Records from a collection
*** Begin section ***
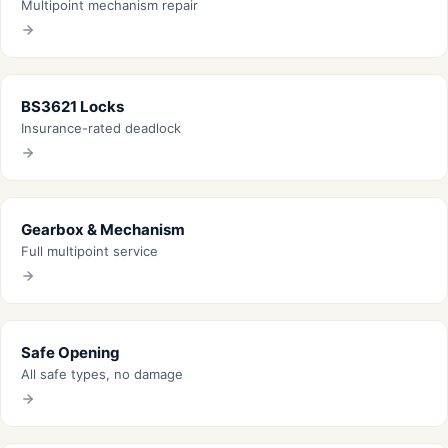
Multipoint mechanism repair
BS3621 Locks
Insurance-rated deadlock
Gearbox & Mechanism
Full multipoint service
Safe Opening
All safe types, no damage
*** End section ***
◆ **ABOUT THIS TASK**: Repeat the entries exactly as they are given, leaving out each image.

◆ **RESULT OF THIS TASK**:
Multipoint mechanism repair
BS3621 Locks
Insurance-rated deadlock
Gearbox & Mechanism
Full multipoint service
Safe Opening
All safe types, no damage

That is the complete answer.